To ensure that the puzzle has a unique solution, the createPuzzle function removes cells one-by-one. With each removal, the solver is used to solve the puzzle in SolveAtLeastOne mode. This ensures that the puzzle still has a unique solution with the removal of that cell (at least up to the maximum iterations limit). You keep repeating this remove-and-solve step until you reach the minimum number of clues desired (see the minClues parameter) or if there is no other way to remove more cells.

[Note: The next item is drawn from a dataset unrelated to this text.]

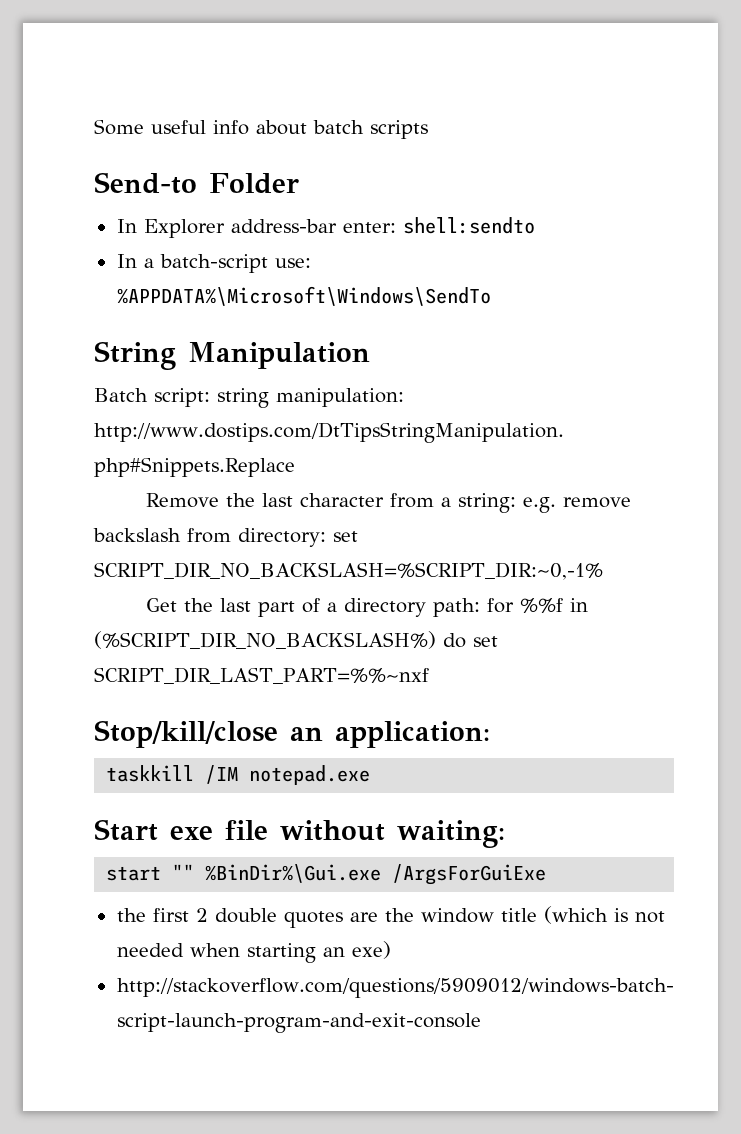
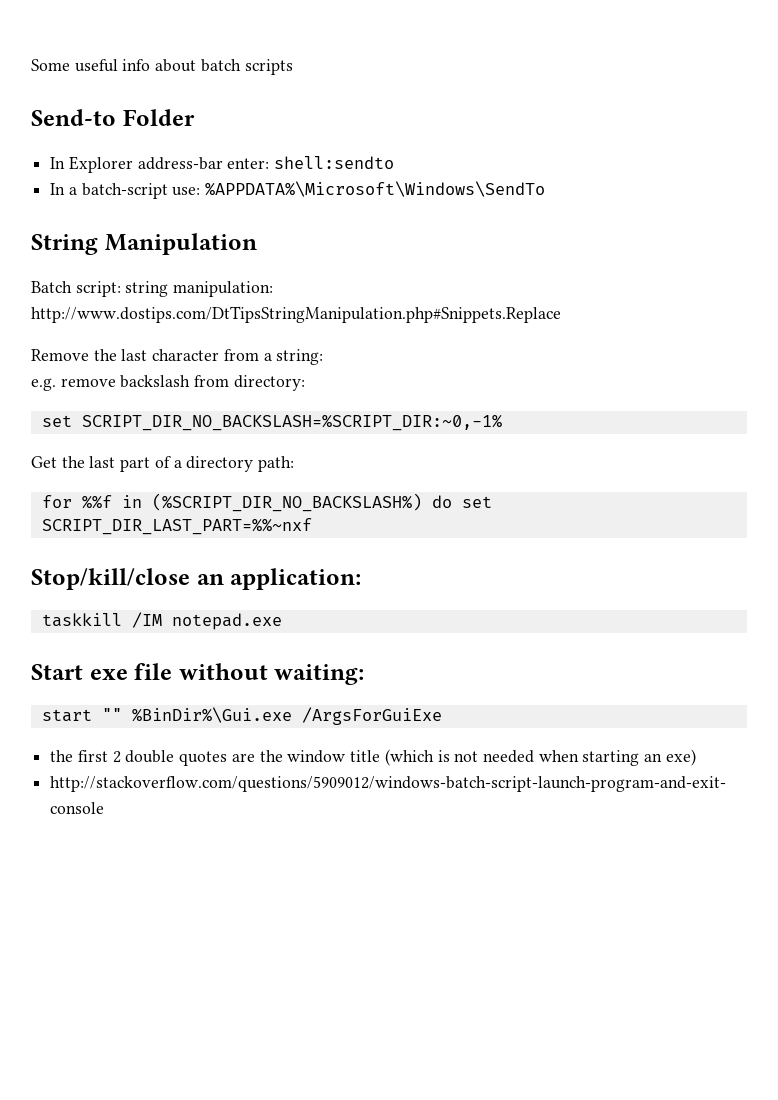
(516, 503) none -> (324, 357) //
(326, 537) none -> (305, 383) //
(480, 607) none -> (295, 464) //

Note that it is not guaranteed that the final puzzle generated will only have minClues clues. Also it is not always that the generation will succeed there is a certain level of randomness involved as the way the cells are removed may not result in a uniquely solvable puzzle. For example, although I had set minClues to 17, the final puzzle that resulted was one with 25 clues.

Results

The results of a sample generation of the Sudoku puzzle and its solution is shown below.

Solving puzzle with 25 clues...
Correct answer found.
Puzzle
============
000 | 305 | 700
000 | 000 | 058
080 | 060 | 003
---------------
060 | 053 | 000
500 | 410 | 000
004 | 800 | 000
---------------
100 | 000 | 279
006 | 000 | 100
800 | 009 | 006
---------------
Solution
============
491 | 385 | 762
637 | 921 | 458
285 | 764 | 913
---------------
769 | 253 | 841
528 | 416 | 397
314 | 897 | 625
---------------
153 | 648 | 279
976 | 532 | 184
842 | 179 | 536
---------------

Conclusion

It was fun learning about and implementing the backtracking algorithm as well as satisfying to finally peek behind the scenes of the game I’ve played so often. I also enjoyed being able to practice Functional Programming.